I’m thinking about my friends in the LGBTQ community who, somehow, in TWO THOUSAND AND SIXTEEN, are still faced with people devaluing their human and civil rights on the grounds of religion or “traditionalism.” It is unbelievable to me that a person in favor of actual gay conversion therapy can take power today.
Mostly, I’m thinking about how I didn’t think. I underestimated the amount of fear and hatred there still is in this country. I watched my husband sinking into anxious despair for months and ached for him, and yet I didn’t for more than a moment believe there was a real possibility of this outcome. Now that I have been proven wrong, it’s a struggle to figure out how we move on. While I’ve always held strong social beliefs, I’ve also always had a strong distaste for politics and that’s admittedly deterred me from informing myself. I could stand for a cause but I was no activist. This has been a harsh learning experience. But I have to hang onto the hope that from this trauma will emerge some new fervor in me and others like me.
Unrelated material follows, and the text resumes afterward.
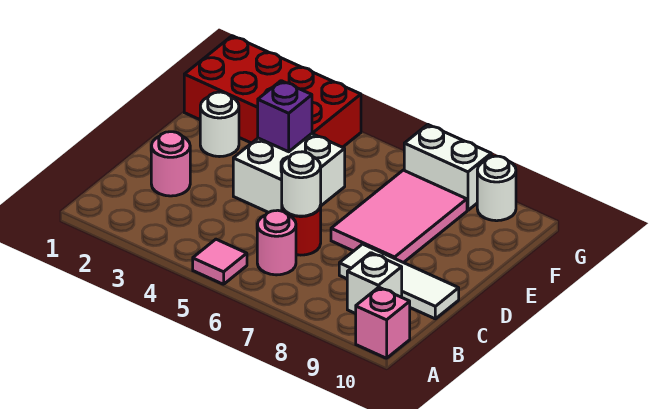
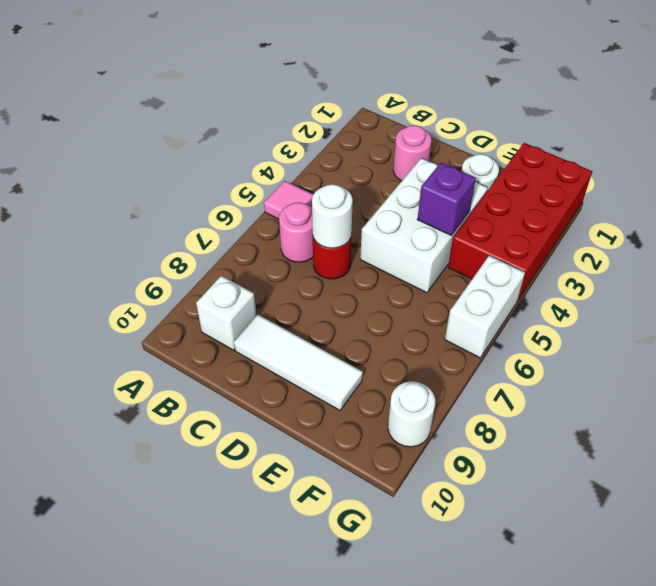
pink 1x1 brick [356,287,410,358] -> none
white 1x3 tile [339,244,459,319] -> white 1x3 tile turned to [234,315,363,410]
white 2x2 brick [233,134,345,212] -> white 2x3 brick [360,158,488,293]
pink 2x3 tile [331,170,467,263] -> none
white 1x2 brick [404,125,491,210] -> white 1x2 brick moved to [445,256,525,358]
Today, though, I’m still stunned that this is our new reality. I’ll be seeking comfort in love and community. Whether it’s a hug, a text message, or that rarest glimmer of positivity on Facebook, it’s been heartening to see my friends trying to lift each other up with messages of hope, offering reminders to breathe, to allow some time to grieve, and then to mobilize. I see people around me sharing ideas for how to come together to fix this very very broken thing. When my numbness wears off, I’ll join them and figure out who I am and who I need to be today.